- **About this task**
Each record, minus any picture, should be returned exactly as written.

Start of Material for this task

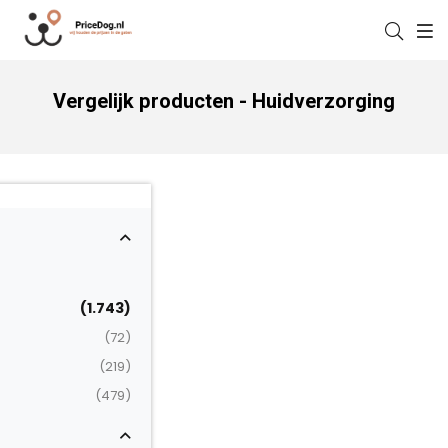
Vergelijk producten - Huidverzorging
(1.743)
(72)
(219)
(479)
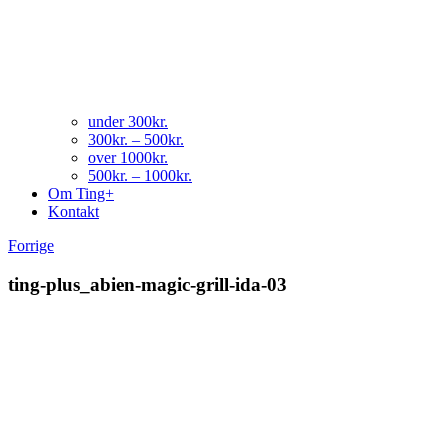
under 300kr.
300kr. – 500kr.
over 1000kr.
500kr. – 1000kr.
Om Ting+
Kontakt
Forrige
ting-plus_abien-magic-grill-ida-03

End of Material for this task

- **Answer to the exercise**
Vergelijk producten - Huidverzorging
(1.743)
(72)
(219)
(479)
under 300kr.
300kr. – 500kr.
over 1000kr.
500kr. – 1000kr.
Om Ting+
Kontakt
Forrige
ting-plus_abien-magic-grill-ida-03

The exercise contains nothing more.